All of the above regarding Marianne’s name is pure speculation, and I suspect that I may be wrong. Nonetheless, since the reader doesn’t often know the author’s intentions, it can be interesting to analyse the possible associations that particular names have for the reader. Readers certainly have preferences regarding names for heroes, and, as mentioned previously, alpha heroes are not infrequently named after predatory birds and animals. Trying to work out the connotations and derivation of a name is something that Marianne does. Oz’s name makes her think both of the Wizard of Oz and ‘Ozzy Osbourne’ (2006: 47), but in fact he got the nickname for quite another, very innocent reason. So, if my analysis of Marianne’s name is wrong, I’m not in bad company.

  • Cohen, Julie, 2006. Being a Bad Girl (Richmond, Surrey: Harlequin Mills & Boon Limited).


  1. Your comments about the use of symbolism in my novel are spot-on, Laura, and exactly what I had hoped a reader would see. Writing a psychologist hero meant it was easier to explain the significance of particular symbols or acts, because Oz was very self-aware. Unfortunately I'm usually attracted to less self-conscious characters so they can't help me out this way!

    I also like what you say about the names, and I think what you say about Webb is precisely true, although that was completely unintentional on my part. I would love to claim I had Sense & Sensibility in mind for Marianne's first name (and it might have been in the back of my mind, since I love the book). I think I actually chose it because of a much lower cultural reference: good-girl Marianne in "Gilligan's Island".

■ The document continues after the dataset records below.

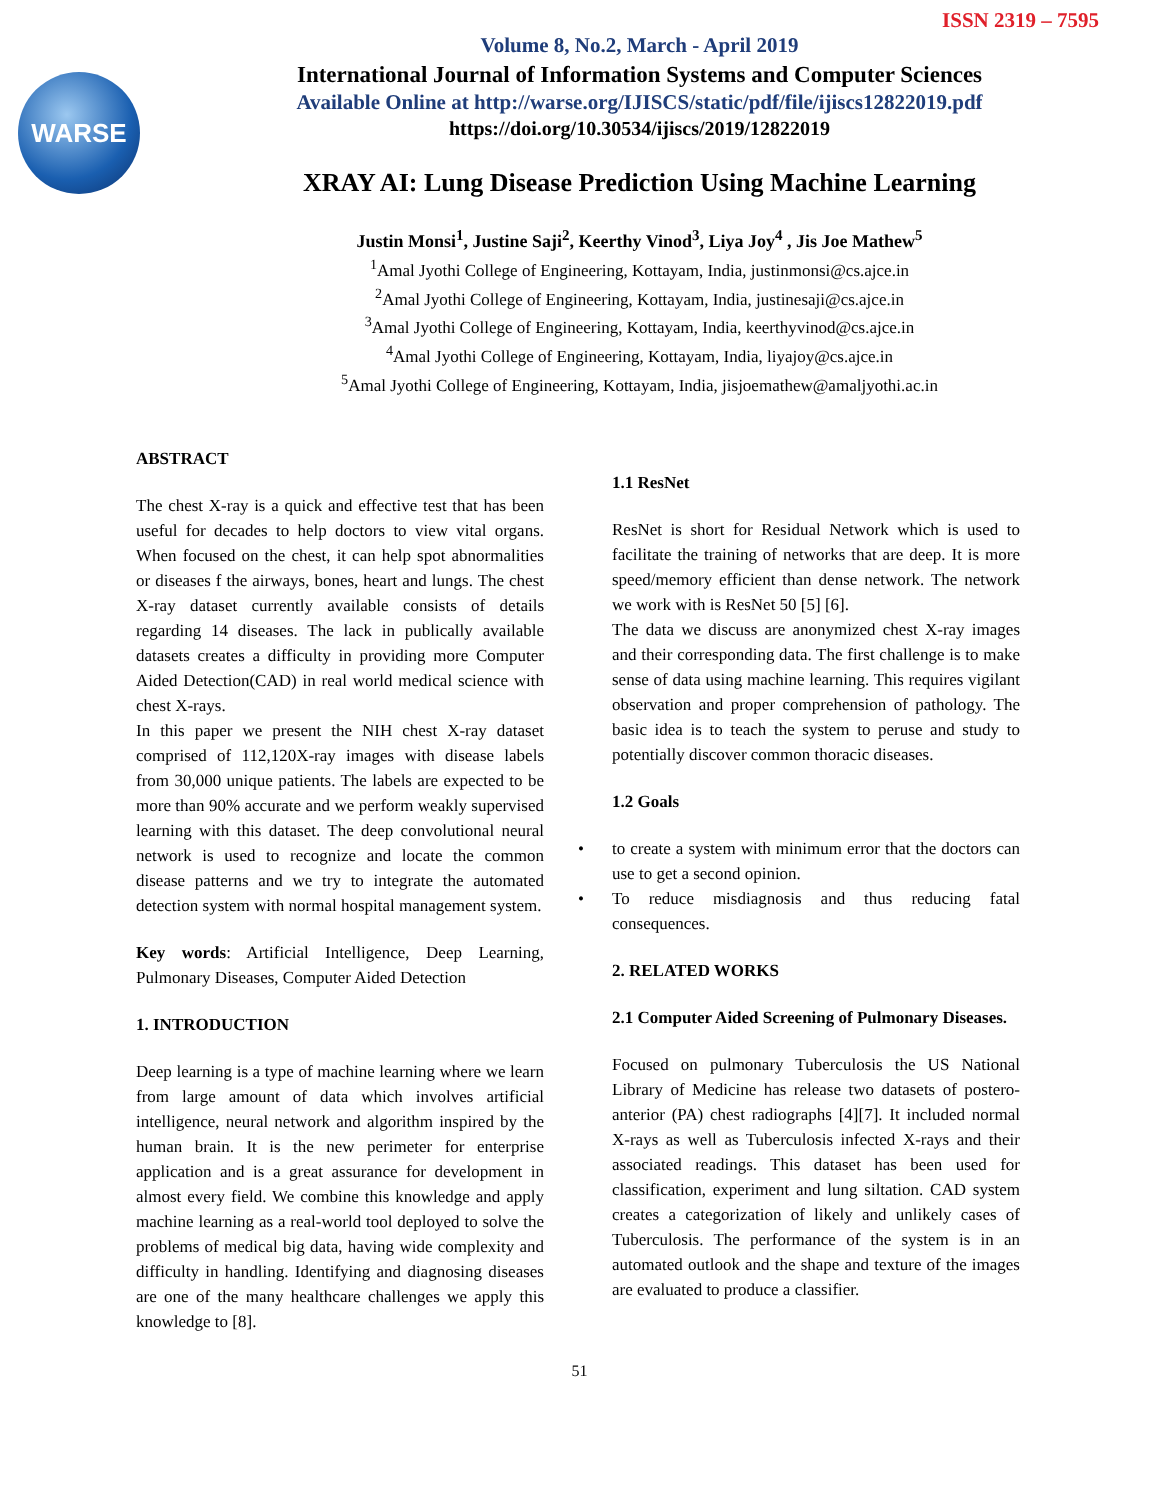ISSN 2319 – 7595
WARSE
Volume 8, No.2, March - April 2019
International Journal of Information Systems and Computer Sciences
Available Online at http://warse.org/IJISCS/static/pdf/file/ijiscs12822019.pdf
https://doi.org/10.30534/ijiscs/2019/12822019
XRAY AI: Lung Disease Prediction Using Machine Learning
Justin Monsi<sup>1</sup>, Justine Saji<sup>2</sup>, Keerthy Vinod<sup>3</sup>, Liya Joy<sup>4</sup> , Jis Joe Mathew<sup>5</sup>
<sup>1</sup> Amal Jyothi College of Engineering, Kottayam, India, justinmonsi@cs.ajce.in
<sup>2</sup> Amal Jyothi College of Engineering, Kottayam, India, justinesaji@cs.ajce.in
<sup>3</sup> Amal Jyothi College of Engineering, Kottayam, India, keerthyvinod@cs.ajce.in
<sup>4</sup> Amal Jyothi College of Engineering, Kottayam, India, liyajoy@cs.ajce.in
<sup>5</sup> Amal Jyothi College of Engineering, Kottayam, India, jisjoemathew@amaljyothi.ac.in
ABSTRACT
The chest X-ray is a quick and effective test that has been useful for decades to help doctors to view vital organs. When focused on the chest, it can help spot abnormalities or diseases f the airways, bones, heart and lungs. The chest X-ray dataset currently available consists of details regarding 14 diseases. The lack in publically available datasets creates a difficulty in providing more Computer Aided Detection(CAD) in real world medical science with chest X-rays.
In this paper we present the NIH chest X-ray dataset comprised of 112,120X-ray images with disease labels from 30,000 unique patients. The labels are expected to be more than 90% accurate and we perform weakly supervised learning with this dataset. The deep convolutional neural network is used to recognize and locate the common disease patterns and we try to integrate the automated detection system with normal hospital management system.
Key words: Artificial Intelligence, Deep Learning, Pulmonary Diseases, Computer Aided Detection
1. INTRODUCTION
Deep learning is a type of machine learning where we learn from large amount of data which involves artificial intelligence, neural network and algorithm inspired by the human brain. It is the new perimeter for enterprise application and is a great assurance for development in almost every field. We combine this knowledge and apply machine learning as a real-world tool deployed to solve the problems of medical big data, having wide complexity and difficulty in handling. Identifying and diagnosing diseases are one of the many healthcare challenges we apply this knowledge to [8].
1.1 ResNet
ResNet is short for Residual Network which is used to facilitate the training of networks that are deep. It is more speed/memory efficient than dense network. The network we work with is ResNet 50 [5] [6].
The data we discuss are anonymized chest X-ray images and their corresponding data. The first challenge is to make sense of data using machine learning. This requires vigilant observation and proper comprehension of pathology. The basic idea is to teach the system to peruse and study to potentially discover common thoracic diseases.
1.2 Goals
• to create a system with minimum error that the doctors can use to get a second opinion.
• To reduce misdiagnosis and thus reducing fatal consequences.
2. RELATED WORKS
2.1 Computer Aided Screening of Pulmonary Diseases.
Focused on pulmonary Tuberculosis the US National Library of Medicine has release two datasets of postero-anterior (PA) chest radiographs [4][7]. It included normal X-rays as well as Tuberculosis infected X-rays and their associated readings. This dataset has been used for classification, experiment and lung siltation. CAD system creates a categorization of likely and unlikely cases of Tuberculosis. The performance of the system is in an automated outlook and the shape and texture of the images are evaluated to produce a classifier.
51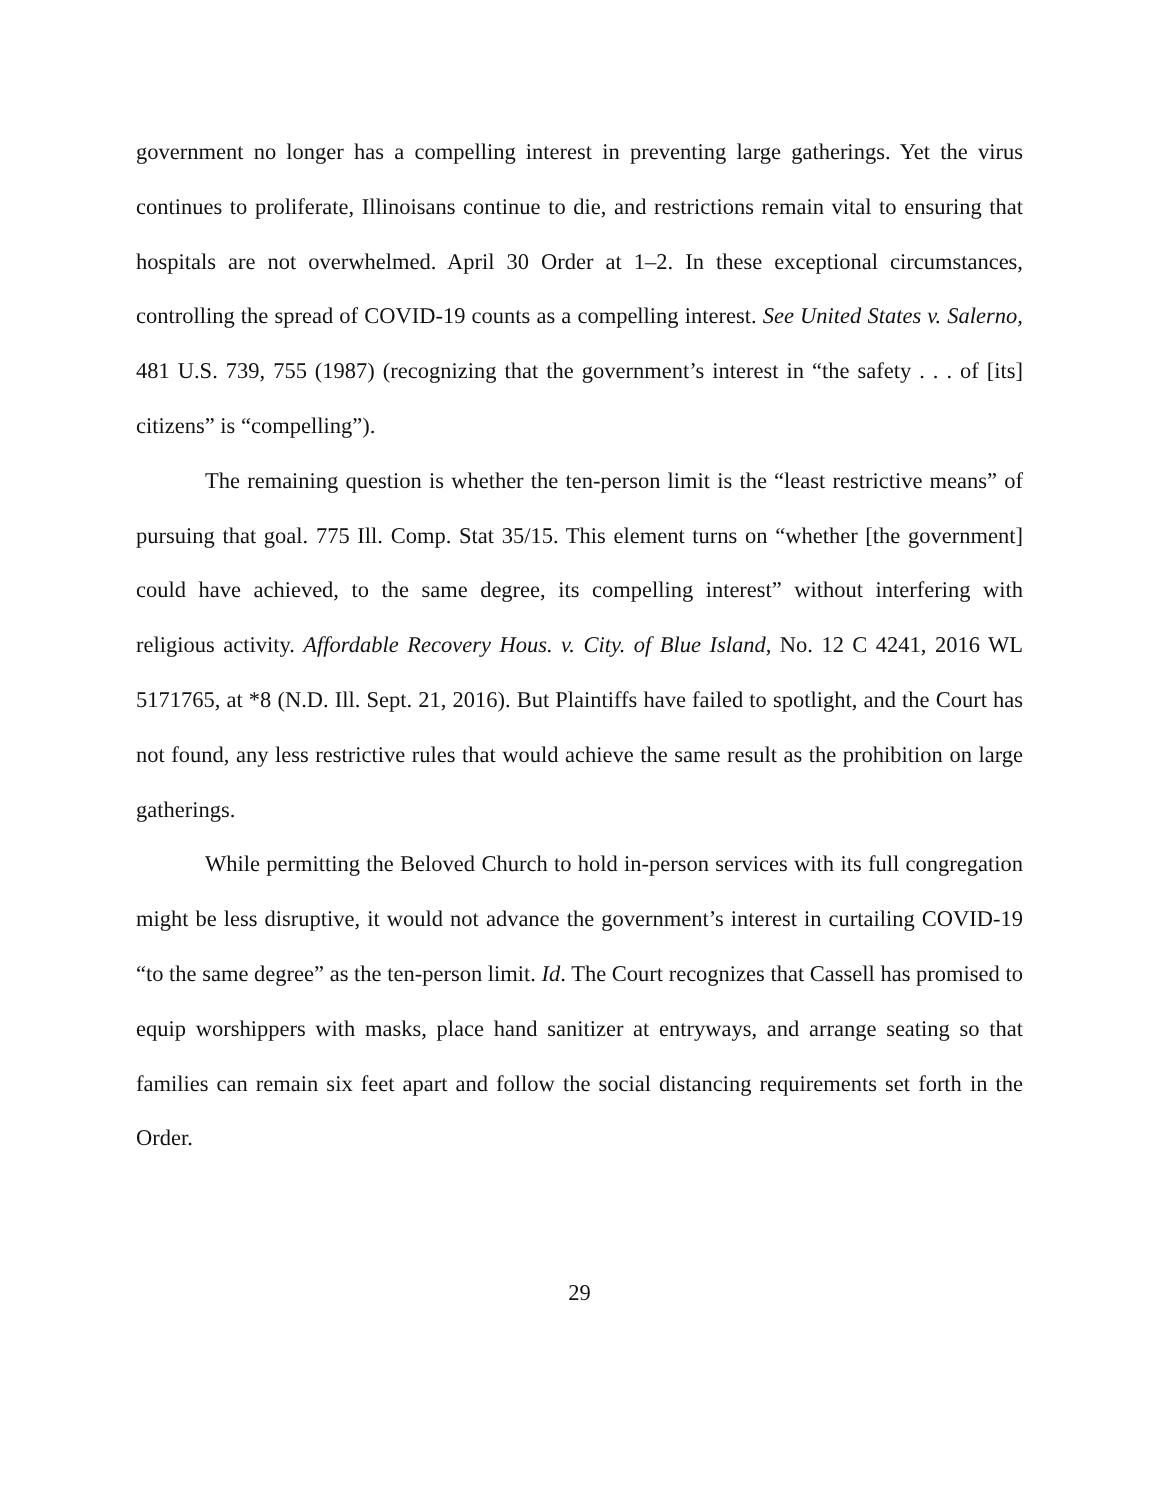government no longer has a compelling interest in preventing large gatherings. Yet the virus continues to proliferate, Illinoisans continue to die, and restrictions remain vital to ensuring that hospitals are not overwhelmed. April 30 Order at 1–2. In these exceptional circumstances, controlling the spread of COVID-19 counts as a compelling interest. See United States v. Salerno, 481 U.S. 739, 755 (1987) (recognizing that the government’s interest in “the safety . . . of [its] citizens” is “compelling”).
The remaining question is whether the ten-person limit is the “least restrictive means” of pursuing that goal. 775 Ill. Comp. Stat 35/15. This element turns on “whether [the government] could have achieved, to the same degree, its compelling interest” without interfering with religious activity. Affordable Recovery Hous. v. City. of Blue Island, No. 12 C 4241, 2016 WL 5171765, at *8 (N.D. Ill. Sept. 21, 2016). But Plaintiffs have failed to spotlight, and the Court has not found, any less restrictive rules that would achieve the same result as the prohibition on large gatherings.
While permitting the Beloved Church to hold in-person services with its full congregation might be less disruptive, it would not advance the government’s interest in curtailing COVID-19 “to the same degree” as the ten-person limit. Id. The Court recognizes that Cassell has promised to equip worshippers with masks, place hand sanitizer at entryways, and arrange seating so that families can remain six feet apart and follow the social distancing requirements set forth in the Order.
29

    I believe that it's the reader who creates the meaning in a text, as well as the writer--so the meanings you find are certainly there, and could do with why a name feels "right" for a character, for the reader or author.

  2. exactly what I had hoped a reader would see

    That's extremely reassuring! Having previously only studied texts by very long dead authors, I was intrigued by the idea of being able to get feedback on whether my analysis was actually correct. I mean, it's all very well to, say, speculate that Fernando de Rojas was thinking of the iconography of the sanguine when he wrote Celestina, but he couldn't turn around and tell me I was wrong. I'd like to think that my textual criticism in the past has been along the lines of what the author intended/what might have reasonably come from the author's subconscious given the other texts with which he'd come into contact, but as a medievalist I could never know for sure.

    As you say, 'it's the reader who creates the meaning in a text, as well as the writer', but the two are interlinked, and just as I imagine that authors can get a bit annoyed when they feel their characters are being misunderstood, so it would be disconcerting for me to discover that my interpretation of a text was solely the product of my own imagination.

    I suspect I am likely to miss lots of film/television references, though, because we didn't have a TV when I was growing up (and I still don't), but as no literary critic is omniscient there's bound to be some area of the arts/media that she/he doesn't know so much about.

    Unfortunately I'm usually attracted to less self-conscious characters so they can't help me out this way!

    Ah, but that just gives the reader more work to do, if the reader wants to do it, and if she/he doesn't, it'll still be working at a subconscious level.